Introduction: Diabetic patients suffer poor clinical outcomes after ischemic insult, as demonstrated by increased morbidity and mortality following cerebrovascular insult, myocardial infarction, and wounding. Proposed mechanisms of microvascular complications include micro-infarction, leaky capillaries, malformed vessels, or lack of new blood vessel growth. Here we employ a novel assay of pure neovascularization to demonstrate that diabetics do not form new blood vessels in response to ischemia. This process is reversed by blocking Fenton reactions, the physiologic process of iron oxidation that produces reactive oxygen species (ROS), with the FDA approved iron chelator deferoxamine.
Methods: A novel murine model of soft tissue ischemia was used to specifically isolate and quantify neovascularization in deferoxamine treated and untreated control and diabetic mice. After tissue harvest histology, vessel counts, and laser Doppler were used to quantify new blood vessel growth.

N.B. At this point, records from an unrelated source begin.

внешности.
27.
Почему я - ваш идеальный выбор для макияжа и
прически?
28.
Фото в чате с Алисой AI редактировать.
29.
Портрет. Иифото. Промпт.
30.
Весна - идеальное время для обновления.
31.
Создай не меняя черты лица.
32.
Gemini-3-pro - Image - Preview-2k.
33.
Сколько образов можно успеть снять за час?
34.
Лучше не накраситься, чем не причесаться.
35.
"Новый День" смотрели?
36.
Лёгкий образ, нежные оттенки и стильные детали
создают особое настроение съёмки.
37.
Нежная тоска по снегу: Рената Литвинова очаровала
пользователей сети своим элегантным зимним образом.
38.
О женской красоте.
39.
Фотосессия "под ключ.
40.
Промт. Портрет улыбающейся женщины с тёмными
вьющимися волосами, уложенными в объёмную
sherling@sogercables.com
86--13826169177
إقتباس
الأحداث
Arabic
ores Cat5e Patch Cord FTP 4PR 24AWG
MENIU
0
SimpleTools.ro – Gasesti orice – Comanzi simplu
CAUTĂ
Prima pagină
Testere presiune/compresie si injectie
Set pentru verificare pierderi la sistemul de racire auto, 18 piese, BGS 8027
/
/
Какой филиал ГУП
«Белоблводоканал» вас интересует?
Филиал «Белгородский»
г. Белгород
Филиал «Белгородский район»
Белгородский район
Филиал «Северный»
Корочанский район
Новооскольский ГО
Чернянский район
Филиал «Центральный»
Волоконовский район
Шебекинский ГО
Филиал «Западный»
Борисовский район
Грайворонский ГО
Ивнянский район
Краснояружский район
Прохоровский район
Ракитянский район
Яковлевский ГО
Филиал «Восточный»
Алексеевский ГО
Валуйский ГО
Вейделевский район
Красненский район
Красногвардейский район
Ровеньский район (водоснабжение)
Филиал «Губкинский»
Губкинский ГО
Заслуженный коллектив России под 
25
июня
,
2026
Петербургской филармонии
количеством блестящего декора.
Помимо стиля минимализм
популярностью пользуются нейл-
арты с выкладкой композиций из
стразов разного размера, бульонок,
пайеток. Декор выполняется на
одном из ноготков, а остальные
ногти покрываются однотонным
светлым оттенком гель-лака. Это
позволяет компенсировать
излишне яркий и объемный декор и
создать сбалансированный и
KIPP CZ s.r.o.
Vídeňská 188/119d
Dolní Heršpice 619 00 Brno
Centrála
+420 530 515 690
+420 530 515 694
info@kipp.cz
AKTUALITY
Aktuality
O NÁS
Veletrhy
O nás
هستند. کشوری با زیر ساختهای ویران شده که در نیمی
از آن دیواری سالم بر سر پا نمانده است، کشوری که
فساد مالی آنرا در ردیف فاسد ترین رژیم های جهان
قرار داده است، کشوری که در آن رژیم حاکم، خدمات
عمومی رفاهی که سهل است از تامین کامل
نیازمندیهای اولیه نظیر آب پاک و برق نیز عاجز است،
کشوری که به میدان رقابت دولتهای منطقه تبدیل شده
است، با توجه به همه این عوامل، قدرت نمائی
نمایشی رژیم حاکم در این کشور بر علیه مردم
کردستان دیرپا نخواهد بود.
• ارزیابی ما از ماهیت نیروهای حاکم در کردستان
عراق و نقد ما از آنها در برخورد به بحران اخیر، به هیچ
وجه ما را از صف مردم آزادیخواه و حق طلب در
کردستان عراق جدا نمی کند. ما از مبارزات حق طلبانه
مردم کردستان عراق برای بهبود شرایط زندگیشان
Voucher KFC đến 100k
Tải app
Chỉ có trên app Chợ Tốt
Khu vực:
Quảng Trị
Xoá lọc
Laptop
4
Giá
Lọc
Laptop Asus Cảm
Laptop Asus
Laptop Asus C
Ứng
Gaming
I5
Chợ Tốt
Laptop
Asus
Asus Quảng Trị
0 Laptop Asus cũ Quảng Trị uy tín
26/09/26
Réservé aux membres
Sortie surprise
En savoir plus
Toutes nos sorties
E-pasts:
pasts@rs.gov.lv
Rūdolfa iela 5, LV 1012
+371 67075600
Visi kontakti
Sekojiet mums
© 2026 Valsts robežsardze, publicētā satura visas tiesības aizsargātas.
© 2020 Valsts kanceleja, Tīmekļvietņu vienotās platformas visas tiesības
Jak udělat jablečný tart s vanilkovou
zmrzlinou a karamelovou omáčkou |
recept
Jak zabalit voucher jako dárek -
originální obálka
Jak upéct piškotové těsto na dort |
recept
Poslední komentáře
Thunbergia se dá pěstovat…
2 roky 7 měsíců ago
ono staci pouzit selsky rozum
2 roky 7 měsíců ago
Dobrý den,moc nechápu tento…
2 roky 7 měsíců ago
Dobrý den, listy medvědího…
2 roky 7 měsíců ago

Lineage depleted bone marrow cells from these mice were harvested and studied for their ability to mobilize, migrate, and incorporate into vascular structures.
Results: Ischemic flaps forced to survive completely on newly formed blood vessels in control animals exhibited no tissue loss, while diabetic animals exhibited approximately 50% reduction in gross tissue survival. Vessel counts and laser Doppler confirmed this functional defect was a result of decreased new blood vessel growth in the flap. Deferoxamine treatment returned new blood vessel growth to control levels and rescued flap survival. In-vitro assays demonstrated that deferoxamine corrected diabetes induced cellular deficits in mobilization and migration.
Conclusion: Diabetes results in impaired neovascularization, leading to functional deficits after ischemic injury. Scavenging of ROS corrects the functional deficit seen after ischemic insult and returns new blood vessel growth to control values in diabetic animals in part by reversing defects in bone marrow derived cells. Since deferoxamine is currently FDA approved, this observation will be rapidly translated into the clinic.